Der Preis: Was lohnt sich beim Wingfoil-Boardbag wirklich?
Die Preisspanne bei Wingfoil-Boardbags ist breit – und wird vor allem von Größe und Ausstattung bestimmt. Der naheliegendste Faktor ist dabei die Boardgröße: Je größer das Bag, desto mehr Material, desto höher der Preis. Dazu kommen Details wie Polsterstärke, Verstärkungen an Nose und Tail, Qualität von Reißverschluss und Nähten, Tragesysteme und Zusatzfächer. Als grobe Orientierung: Ein einfaches, ordentlich verarbeitetes Day-Bag mit rund 5 mm Polsterung bekommst du oft ab etwa 60 Euro. Nach oben wird die Luft dann schnell dünner – je nachdem, wie viel Komfort und Schutz du willst. 150 bis 200 Euro sind bei hochwertigeren Modellen durchaus drin; dafür bekommst du in der Regel spürbar mehr Substanz: dickere Polsterung, robustere Materialien, bessere Verarbeitung und oft auch zusätzliche Taschen für Kleinkram, Schrauben oder Tools.
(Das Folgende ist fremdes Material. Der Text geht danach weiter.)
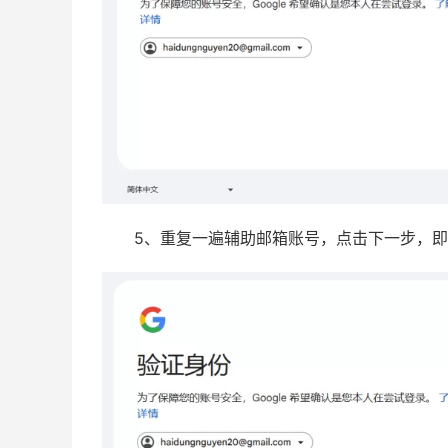
5、重复一遍辅助邮箱账号，点击下一步，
Fazit: Mehr Schutz, weniger Stress – das passende Wingfoil-Boardbag
Am Ende ist das richtige Wingfoil-Boardbag kein „Nice-to-have“, sondern ein kleines Stück Session-Logistik, das den Unterschied macht: weniger Kopfkino beim Einladen, weniger Fluchen beim Ausladen – und weniger dieses ungute Gefühl, dass Nose und Rails gleich den nächsten Ditscher abbekommen. Am Ende geht’s um ein paar einfache Dinge, die am Spot den Unterschied machen: passgenaue Größe, sinnvolle Polsterung und griffiges Handling. Damit du dein Board auch mit montiertem Foil im Bag transportieren kannst, setzen die meisten Modelle auf einen Ausschnitt am Tail – je nach Bag entweder über einen (Zweiwege-)Reißverschluss oder über eine Klett-Öffnung. Ob du dabei lieber Zipper oder Klett willst, ist am Ende vor allem Geschmackssache – beide Lösungen sind im Alltag etabliert. Beim Budget hilft eine nüchterne Einordnung: Für den reinen Alltags-Transport und kurze Wege reicht oft ein sauber verarbeitetes Day-Bag – grob ab etwa 60 €. Je größer das Board und je mehr Schutz/Verstärkungen du willst, desto eher landest du im Bereich 80–130 €. Wenn dein Setup viel unterwegs ist (häufig rein/raus, Spot-Hopping, Dachträger, längere Wege), sind robustere Materialien, bessere Reißverschlüsse und stärkere Polsterung oft den Aufpreis wert – viele hochwertigere Bags liegen dann um 150–200 € oder darüber. Entscheidend ist am Ende, wie oft du das Bag nutzt und wie viel Schutz und Komfort du dir im Transport wünschst.